Hacker News new | ask | show | jobs
by Bedon292 3402 days ago
Wouldn't it be more appropriate to use something like aiohttp? https://pawelmhm.github.io/asyncio/python/aiohttp/2016/04/22... With no docker, or anything like that.

I know the benchmarks cannot really be compared, since one involves a queue, and mongo, while the other does not. But, it seems like a prime use case for async.

2 comments

Could also use multiprocessing, got about ~500req/s returning a 'hello world' response (which the article also does). The article does about 300req/s but that's because he saturates his pipe. The reality is the article might be faster than 1,000,000/hour.

    from multiprocessing import Pool
    from requests import get
    urls = 1000 * ['http://localhost/hello']
    def scrape(url):
        return get(url).text
    p = Pool(40)
    results = p.map(scrape, urls)
~2.2 seconds on a dual core 2.2ghz
Thanks for your comment. If you have the same test with cloud server or some public website , perhaps it will decrease some.

I've used multiprocessing/threads/geven/asyncio before. And I will have a full test with these libraries.

Thanks again!

As I said, the benchmark is flawed since it's dependent on the network pipe. It would be a good idea to run tests locally so you get a real maximum.

There are lots of factors involved which can completely skew benchmarks, for example, if you were scraping an average 10kb response instead of 'hello world' you would automatically be limited to 100req/s on a 10mbit pipe.
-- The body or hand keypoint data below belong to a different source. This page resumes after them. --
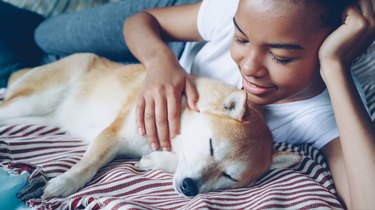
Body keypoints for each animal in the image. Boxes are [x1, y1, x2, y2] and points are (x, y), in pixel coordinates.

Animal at [0, 53, 302, 198]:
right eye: (211, 147)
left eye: (230, 177)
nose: (190, 188)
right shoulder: (112, 135)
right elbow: (89, 164)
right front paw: (65, 182)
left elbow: (172, 162)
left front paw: (154, 160)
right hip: (32, 101)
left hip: (37, 117)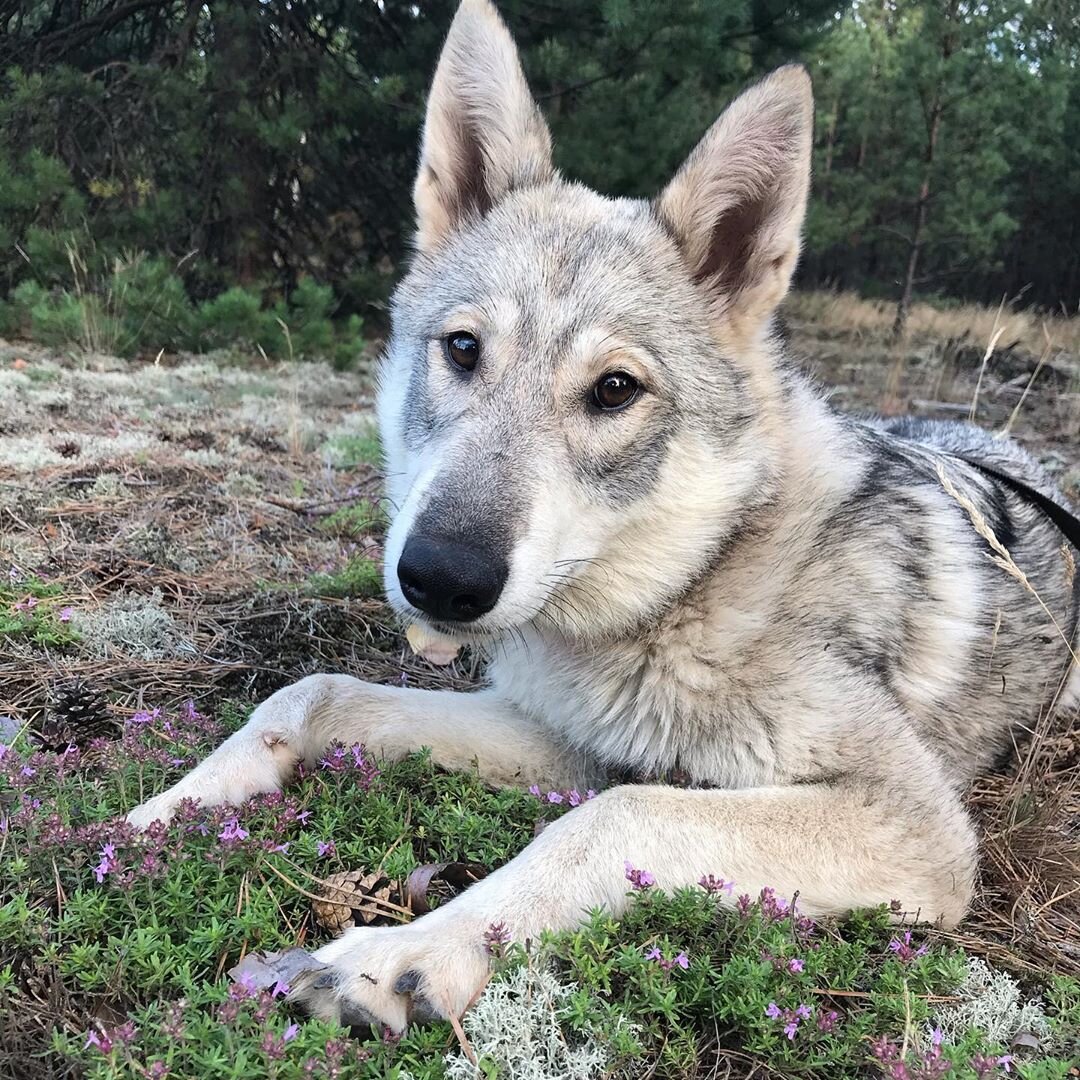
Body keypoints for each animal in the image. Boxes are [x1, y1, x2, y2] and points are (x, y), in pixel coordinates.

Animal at [128, 0, 1080, 1028]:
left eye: (615, 389)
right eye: (463, 349)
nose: (442, 579)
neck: (687, 593)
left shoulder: (915, 825)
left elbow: (614, 817)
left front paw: (402, 955)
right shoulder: (566, 738)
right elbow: (313, 691)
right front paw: (168, 810)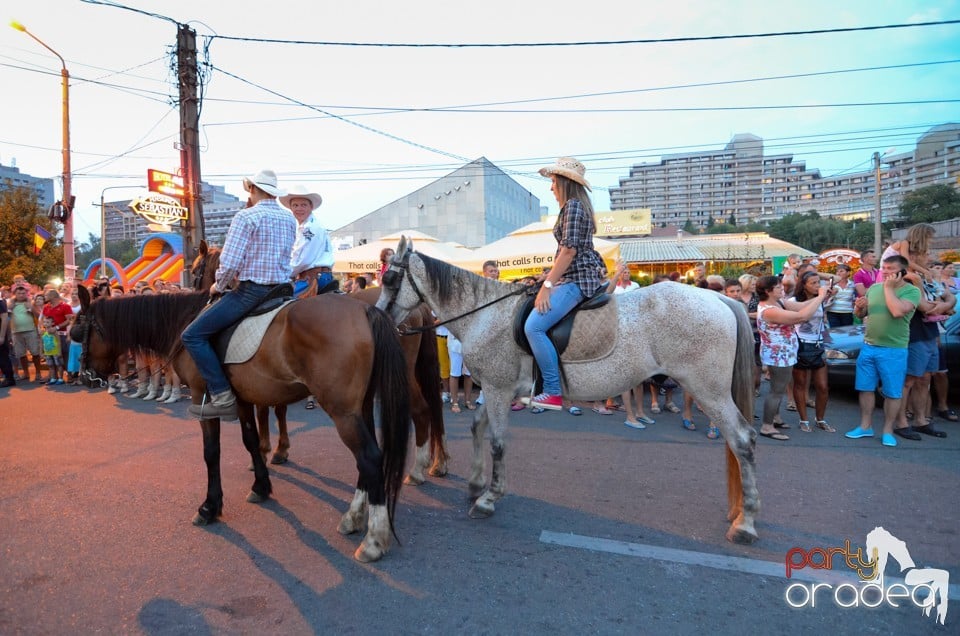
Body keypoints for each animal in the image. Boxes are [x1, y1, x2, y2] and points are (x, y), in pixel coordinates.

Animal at [71, 284, 408, 560]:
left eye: (77, 332)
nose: (86, 377)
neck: (184, 323)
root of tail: (364, 309)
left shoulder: (201, 395)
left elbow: (211, 453)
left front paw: (210, 506)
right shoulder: (244, 399)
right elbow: (251, 442)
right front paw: (261, 486)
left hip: (342, 412)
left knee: (369, 457)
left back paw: (374, 540)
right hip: (360, 407)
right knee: (367, 459)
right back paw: (354, 517)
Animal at [193, 241, 452, 484]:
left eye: (195, 269)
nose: (205, 293)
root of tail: (417, 307)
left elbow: (266, 411)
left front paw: (267, 452)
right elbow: (278, 408)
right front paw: (279, 450)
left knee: (420, 410)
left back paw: (417, 471)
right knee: (430, 409)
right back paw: (437, 464)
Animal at [378, 236, 760, 544]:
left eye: (390, 278)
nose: (381, 317)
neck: (487, 314)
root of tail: (720, 300)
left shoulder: (498, 390)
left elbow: (498, 443)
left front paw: (488, 498)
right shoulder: (495, 388)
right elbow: (476, 428)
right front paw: (474, 485)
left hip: (709, 391)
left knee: (742, 439)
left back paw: (746, 523)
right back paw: (741, 511)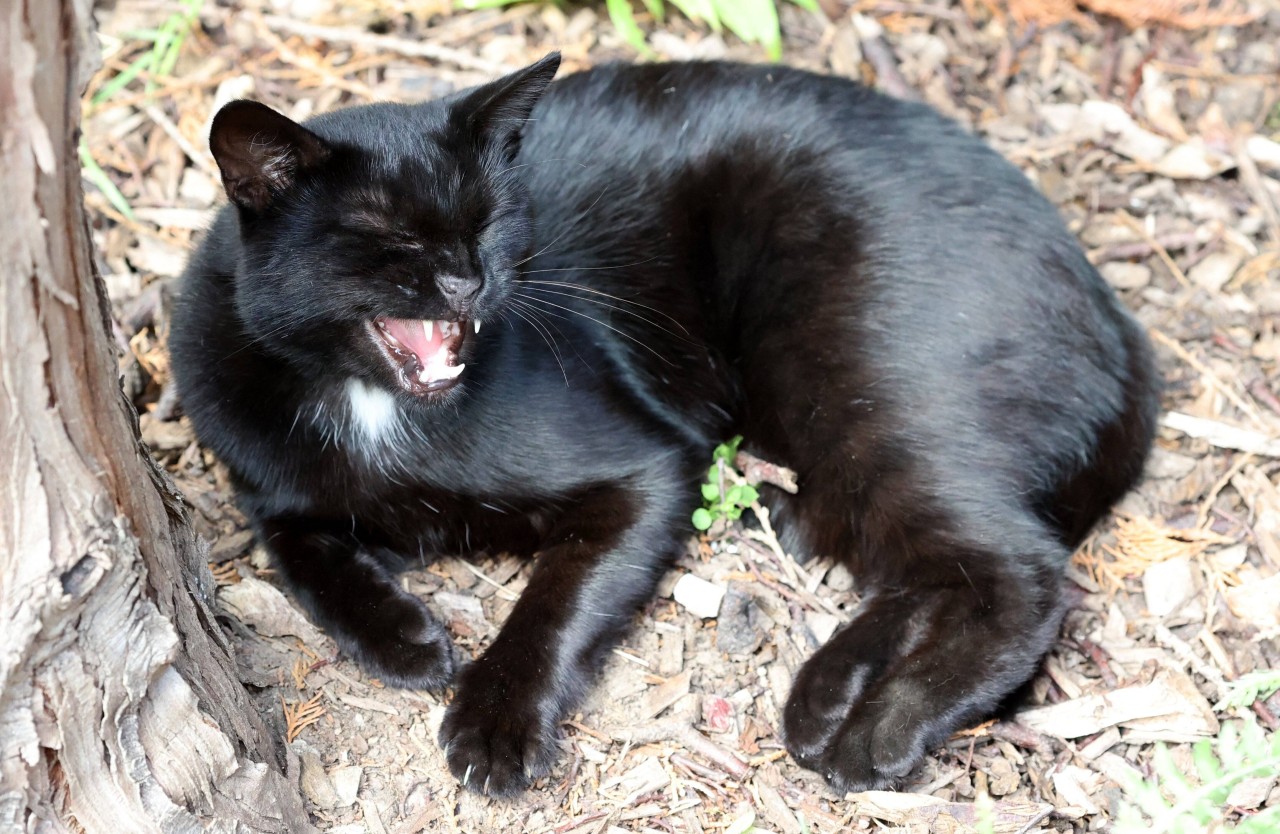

Thanks for your comment. I've used multiprocessing/threads/geven/asyncio before. And I will have a full test with these libraries or tools. This post is just a quick demo to build a distributed crawler with docker. Asyncio and aiohttp is a great combination for this case , using less memory and faster. But aiohttp only support http proxy, perhaps this is the only case not so perfect.

Thanks for your comment again. welcome to discuss more technical details about it.